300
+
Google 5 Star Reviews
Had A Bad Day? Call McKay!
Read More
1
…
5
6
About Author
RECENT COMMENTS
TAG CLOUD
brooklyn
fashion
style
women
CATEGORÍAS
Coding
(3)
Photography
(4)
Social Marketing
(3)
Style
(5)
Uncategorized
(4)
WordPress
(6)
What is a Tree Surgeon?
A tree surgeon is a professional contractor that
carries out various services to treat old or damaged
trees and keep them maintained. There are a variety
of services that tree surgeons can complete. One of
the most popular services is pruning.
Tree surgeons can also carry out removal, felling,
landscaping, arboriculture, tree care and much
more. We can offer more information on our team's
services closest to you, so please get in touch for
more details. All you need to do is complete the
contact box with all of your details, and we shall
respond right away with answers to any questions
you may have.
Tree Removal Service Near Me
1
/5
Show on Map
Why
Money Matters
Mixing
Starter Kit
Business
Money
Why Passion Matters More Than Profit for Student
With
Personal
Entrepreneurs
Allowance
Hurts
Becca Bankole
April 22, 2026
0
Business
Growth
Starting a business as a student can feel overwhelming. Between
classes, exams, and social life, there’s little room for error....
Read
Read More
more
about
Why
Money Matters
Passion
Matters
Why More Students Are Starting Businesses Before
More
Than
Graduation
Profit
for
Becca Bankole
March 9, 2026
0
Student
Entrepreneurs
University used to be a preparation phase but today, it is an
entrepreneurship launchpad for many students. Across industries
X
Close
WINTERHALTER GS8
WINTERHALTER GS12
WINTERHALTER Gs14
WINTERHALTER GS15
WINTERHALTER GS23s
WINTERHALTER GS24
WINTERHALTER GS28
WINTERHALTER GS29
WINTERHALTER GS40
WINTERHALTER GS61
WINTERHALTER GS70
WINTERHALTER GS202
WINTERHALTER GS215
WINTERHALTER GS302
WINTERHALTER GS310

-=-=-

▸ **Problem statement**:
Give back every line above, unchanged.

▸ **Response to the task**:
300
+
Google 5 Star Reviews
Had A Bad Day? Call McKay!
Read More
1
…
5
6
About Author
RECENT COMMENTS
TAG CLOUD
brooklyn
fashion
style
women
CATEGORÍAS
Coding
(3)
Photography
(4)
Social Marketing
(3)
Style
(5)
Uncategorized
(4)
WordPress
(6)
What is a Tree Surgeon?
A tree surgeon is a professional contractor that
carries out various services to treat old or damaged
trees and keep them maintained. There are a variety
of services that tree surgeons can complete. One of
the most popular services is pruning.
Tree surgeons can also carry out removal, felling,
landscaping, arboriculture, tree care and much
more. We can offer more information on our team's
services closest to you, so please get in touch for
more details. All you need to do is complete the
contact box with all of your details, and we shall
respond right away with answers to any questions
you may have.
Tree Removal Service Near Me
1
/5
Show on Map
Why
Money Matters
Mixing
Starter Kit
Business
Money
Why Passion Matters More Than Profit for Student
With
Personal
Entrepreneurs
Allowance
Hurts
Becca Bankole
April 22, 2026
0
Business
Growth
Starting a business as a student can feel overwhelming. Between
classes, exams, and social life, there’s little room for error....
Read
Read More
more
about
Why
Money Matters
Passion
Matters
Why More Students Are Starting Businesses Before
More
Than
Graduation
Profit
for
Becca Bankole
March 9, 2026
0
Student
Entrepreneurs
University used to be a preparation phase but today, it is an
entrepreneurship launchpad for many students. Across industries
X
Close
WINTERHALTER GS8
WINTERHALTER GS12
WINTERHALTER Gs14
WINTERHALTER GS15
WINTERHALTER GS23s
WINTERHALTER GS24
WINTERHALTER GS28
WINTERHALTER GS29
WINTERHALTER GS40
WINTERHALTER GS61
WINTERHALTER GS70
WINTERHALTER GS202
WINTERHALTER GS215
WINTERHALTER GS302
WINTERHALTER GS310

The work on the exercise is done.